I pushed myself up, feeling a crunch beneath my hand. I’d cracked a dog’s skull. I looked over at monster-woodpig-Mac and it wasn’t funny anymore. I felt sick again, drowning in bodies, no breath, no breath, trying to move, trying to get to Devil, my hands and feet crushing bodies. I couldn’t get free of them, they cracked and groaned and burst beneath me, tumbling after me as I tried to move away. I was sick again, sick onto the animals.
When I reached Devil I recognised the cat. Ruby was a year old ginger that belonged to my neighbour Mrs Summers.

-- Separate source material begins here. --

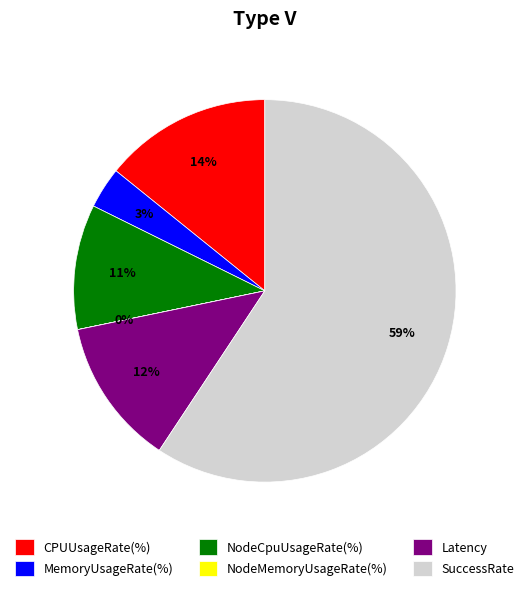

To the nearest percent, what percentage of the pie is CPUUsageRate(%)?

14%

Devil had wanted to be friends with her, but she’d only hissed and scratched at him, until one hot summer’s day Devil was lying in our garden and Ruby came along and sat on top of him like they were best friends. Devil lay there like it was all normal, letting Ruby lick his ear.
I picked her up and Devil barked at me. She was damp and smelled of pee. She must have wet herself when she was killed.
‘It’s Ruby,’ I said to Mac. ‘I’m taking her home, giving her a proper burial.’
‘Who’s Ruby?’
‘Mrs Summers’ cat. She was friends with Devil.’
Devil stood on his hind legs and licked her dangling tail.
‘I don’t believe it,’ I said. ‘I bet it’s Nazi spies infiltrating us, telling everyone to kill the pets, telling everyone it’s for the best.’